Top of RECORDS SUPPLIED
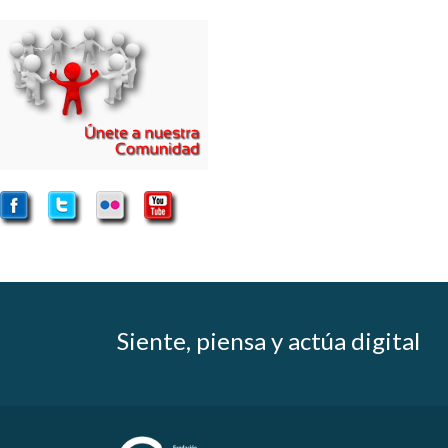
Siente, piensa y actúa digital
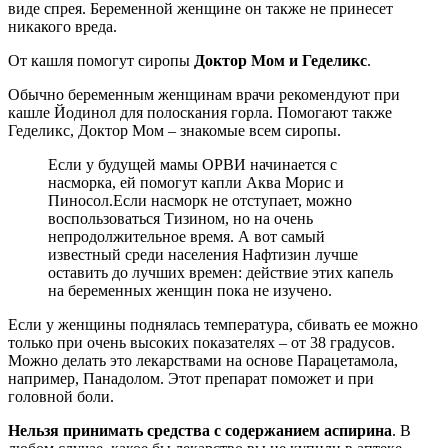
виде спрея. Беременной женщине он также не принесет
никакого вреда.
От кашля помогут сиропы
Доктор Мом и Геделикс
.
Обычно беременным женщинам врачи рекомендуют при
кашле Йодинол для полоскания горла. Помогают также
Геделикс, Доктор Мом – знакомые всем сиропы.
Если у будущей мамы ОРВИ начинается с
насморка, ей помогут капли Аква Морис и
Пиносол.Если насморк не отступает, можно
воспользоваться Тизином, но на очень
непродолжительное время. А вот самый
известный среди населения Нафтизин лучше
оставить до лучших времен: действие этих капель
на беременных женщин пока не изучено.
Если у женщины поднялась температура, сбивать ее можно
только при очень высоких показателях – от 38 градусов.
Можно делать это лекарствами на основе Парацетамола,
например, Панадолом. Этот препарат поможет и при
головной боли.
Нельзя принимать средства с содержанием аспирина
. В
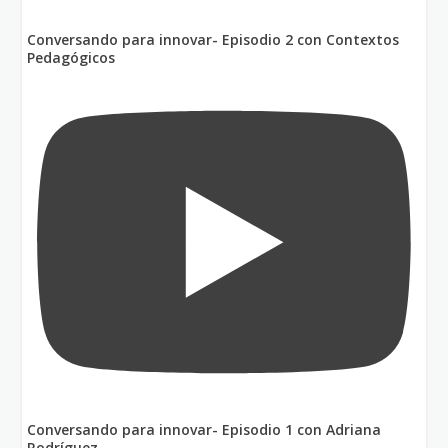
Conversando para innovar- Episodio 2 con Contextos
Pedagógicos
Conversando para innovar- Episodio 1 con Adriana
Rodríguez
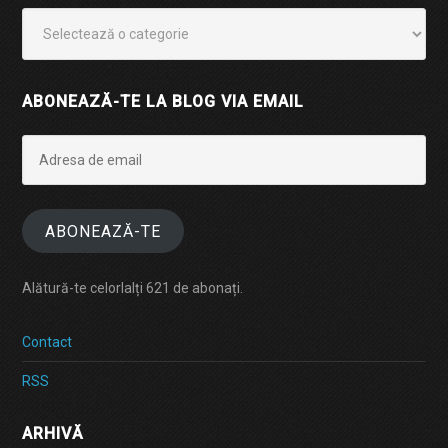
Categorii
ABONEAZĂ-TE LA BLOG VIA EMAIL
Adresa
de
email
ABONEAZĂ-TE
Alătură-te celorlalți 621 de abonați.
Contact
RSS
ARHIVĂ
Bottom of RECORDS SUPPLIED
- **ACTION ITEM**: Repeat the entries exactly. Any picture is to be left out.

- **ANSWER BOX**:
Siente, piensa y actúa digital
виде спрея. Беременной женщине он также не принесет
никакого вреда.
От кашля помогут сиропы
Доктор Мом и Геделикс
.
Обычно беременным женщинам врачи рекомендуют при
кашле Йодинол для полоскания горла. Помогают также
Геделикс, Доктор Мом – знакомые всем сиропы.
Если у будущей мамы ОРВИ начинается с
насморка, ей помогут капли Аква Морис и
Пиносол.Если насморк не отступает, можно
воспользоваться Тизином, но на очень
непродолжительное время. А вот самый
известный среди населения Нафтизин лучше
оставить до лучших времен: действие этих капель
на беременных женщин пока не изучено.
Если у женщины поднялась температура, сбивать ее можно
только при очень высоких показателях – от 38 градусов.
Можно делать это лекарствами на основе Парацетамола,
например, Панадолом. Этот препарат поможет и при
головной боли.
Нельзя принимать средства с содержанием аспирина
. В
Conversando para innovar- Episodio 2 con Contextos
Pedagógicos
Conversando para innovar- Episodio 1 con Adriana
Rodríguez
Categorii
ABONEAZĂ-TE LA BLOG VIA EMAIL
Adresa
de
email
ABONEAZĂ-TE
Alătură-te celorlalți 621 de abonați.
Contact
RSS
ARHIVĂ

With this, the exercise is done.